What Will Raising the Minimum Wage Mean for California Agriculture?
In a recent National Geographic article by Tracie McMillan, U.C. Davis agricultural labor economist Philip Martin asserts that raising the minimum wage to $15 per hour — as was recently signed into law in California — will have a negligible impact on the prices consumers pay in the produce aisle.
Martin rightly points out that, “Farmers don’t get much of the retail dollar.” He claims the number is around 28 percent, of which about a third goes to labor. Extending this calculation further, Martin states that less than 10 percent of the grocery bill makes its way back to the farmworker.
Based on these numbers, Martin argues that raising the minimum wage for farmworkers will add just over $20 per year to the average family’s grocery bill. In other words, it won’t “cost most Americans very much money at all.” All the more reason to support a market-distorting wage hike, right?
Not necessarily. The fact is, raising the minimum wage for California farmworkers will have sweeping consequences that neither Martin nor McMillan fully anticipate or explore.
McMillan alludes to these consequences toward the end of her article. She states that when wages go up, farmers will often look to mechanize to keep costs down, “or retailers may begin importing food that is cheaper than what’s domestically produced.”
McMillan fails to realize that this seemingly innocuous statement is actually the main point of the story. Or, more accurately, our collective story as Californians and Americans.
This single sentence begs the question McMillan should have been asking all along: “What impact will raising the minimum wage have on California farmers?”
Why is this an important question? Because it will fundamentally change where our fruits, vegetables and tree nuts will be produced in the future.
The short answer is increasingly likely to be: Not in California. At least not the 60% of the country’s fresh produce that is currently grown in the state. And probably not even in the United States, as other states adopt more and more of the regulatory nonsense we experience here in California.
In spite of recent reports that California farmers are seeing record revenues, profits are lower than they’ve been at any point since 2011. That’s because the cost of farming has risen 36 percent over the past five years; inputs like seeds, fertilizer and electricity have all become significantly more expensive. And water!
Add a 50 percent increase in labor costs to the mix, and you will only accelerate a trend that we have been observing over the past decade — the shifting of hundreds of thousands of acres of current and future California farms to other states and countries.
Raising the minimum wage by 87 percent in just eight years will cause greater disproportionate harm to employers, and many employees who will lose jobs, in regions of California with lower costs of living than San Francisco and Santa Monica. The larger agricultural companies may be able to survive this labor cost increase but the smaller family farms will fade into oblivion. A Democratic controlled state that indirectly focuses on putting the little guy out of business. Who’d a thunk it?
Governor Brown almost seemed to grasp that fact as he signed the bill, saying: “Economically, minimum wages may not make sense. But morally, socially, and politically they make every sense because it binds the community together to make sure parents can take care of their kids.” I fail to see the moral or social sense this will make to the farm and food industry workers who will lose their jobs to other states and countries.

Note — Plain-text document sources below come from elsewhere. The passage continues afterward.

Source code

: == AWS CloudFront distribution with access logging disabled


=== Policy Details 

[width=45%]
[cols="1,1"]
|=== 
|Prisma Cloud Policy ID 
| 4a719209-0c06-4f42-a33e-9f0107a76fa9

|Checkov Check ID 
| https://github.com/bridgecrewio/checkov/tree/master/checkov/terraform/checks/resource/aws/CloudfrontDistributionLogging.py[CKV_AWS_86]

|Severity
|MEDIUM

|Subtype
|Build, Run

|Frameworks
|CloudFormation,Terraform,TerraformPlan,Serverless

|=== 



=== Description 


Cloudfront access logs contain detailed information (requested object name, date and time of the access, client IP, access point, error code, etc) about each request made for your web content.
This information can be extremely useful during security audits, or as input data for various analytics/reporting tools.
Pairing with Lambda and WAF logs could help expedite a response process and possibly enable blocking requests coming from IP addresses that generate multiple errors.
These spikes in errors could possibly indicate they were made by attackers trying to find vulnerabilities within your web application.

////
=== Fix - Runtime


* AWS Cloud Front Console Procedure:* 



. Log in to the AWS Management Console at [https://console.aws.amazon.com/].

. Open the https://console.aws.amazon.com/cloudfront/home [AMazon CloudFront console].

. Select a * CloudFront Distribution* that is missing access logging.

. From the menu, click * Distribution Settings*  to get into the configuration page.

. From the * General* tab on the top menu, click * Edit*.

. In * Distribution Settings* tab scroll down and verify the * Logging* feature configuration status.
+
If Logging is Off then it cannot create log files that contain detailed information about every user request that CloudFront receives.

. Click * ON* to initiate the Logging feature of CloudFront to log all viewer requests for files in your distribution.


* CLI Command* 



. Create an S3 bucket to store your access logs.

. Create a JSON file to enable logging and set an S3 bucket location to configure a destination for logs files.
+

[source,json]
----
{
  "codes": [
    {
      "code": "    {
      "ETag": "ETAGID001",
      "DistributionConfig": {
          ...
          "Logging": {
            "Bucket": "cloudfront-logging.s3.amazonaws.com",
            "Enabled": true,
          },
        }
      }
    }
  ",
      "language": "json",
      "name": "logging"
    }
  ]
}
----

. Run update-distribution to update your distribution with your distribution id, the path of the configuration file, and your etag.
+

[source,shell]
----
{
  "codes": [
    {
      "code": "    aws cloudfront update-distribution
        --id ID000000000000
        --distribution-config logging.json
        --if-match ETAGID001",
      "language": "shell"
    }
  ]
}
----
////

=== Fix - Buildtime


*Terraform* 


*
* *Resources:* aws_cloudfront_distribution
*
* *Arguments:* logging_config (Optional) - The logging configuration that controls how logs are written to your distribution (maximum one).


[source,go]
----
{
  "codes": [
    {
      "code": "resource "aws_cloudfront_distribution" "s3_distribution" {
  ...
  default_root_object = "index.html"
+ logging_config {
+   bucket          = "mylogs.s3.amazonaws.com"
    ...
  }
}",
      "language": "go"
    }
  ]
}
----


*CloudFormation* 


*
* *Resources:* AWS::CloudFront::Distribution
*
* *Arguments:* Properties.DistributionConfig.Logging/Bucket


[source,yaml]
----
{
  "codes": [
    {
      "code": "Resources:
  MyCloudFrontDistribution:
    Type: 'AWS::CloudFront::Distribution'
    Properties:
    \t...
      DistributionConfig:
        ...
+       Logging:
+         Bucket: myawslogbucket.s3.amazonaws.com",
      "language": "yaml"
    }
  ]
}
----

Taken together with the inexorable advancement of the labor and environmental agendas, our state’s political leaders are sending a clear message about the type of California they want to see in the decades to come.
Unfortunately — and inexplicably — they aim to create a California that no longer leads the nation or world in the production of fruits, vegetables and tree nuts, as well as a host of other agricultural products.
Politicians fail to appreciate the reality that the buyers of California fruits and vegetables aren’t “consumers” in grocery stores and restaurants. The buyers of our products are the big box stores and restaurant chains that sell our produce to consumers. Those big companies don’t really care whether the fresh produce they sell comes from California or somewhere else. All they care about is the cost and quality, and here’s the thing: We can promote the quality of California produce all day long, but other states and countries are producing pretty darn good produce these days, and they’re beating us on cost.
Is that really an outcome we are trying to achieve? Is it really in our best interest to cede control of our food supply to other countries?
For those of us old enough to remember waiting in line for gas during the 1973 Arab oil embargo, I submit that food security is as important to our national interests as energy independence.
Our state’s political leaders cannot be allowed to continue their all-out assault on California farmers, driving family farms out of business and production to other countries. And even though McMillan doesn’t realize it, that should have been the main takeaway from her article.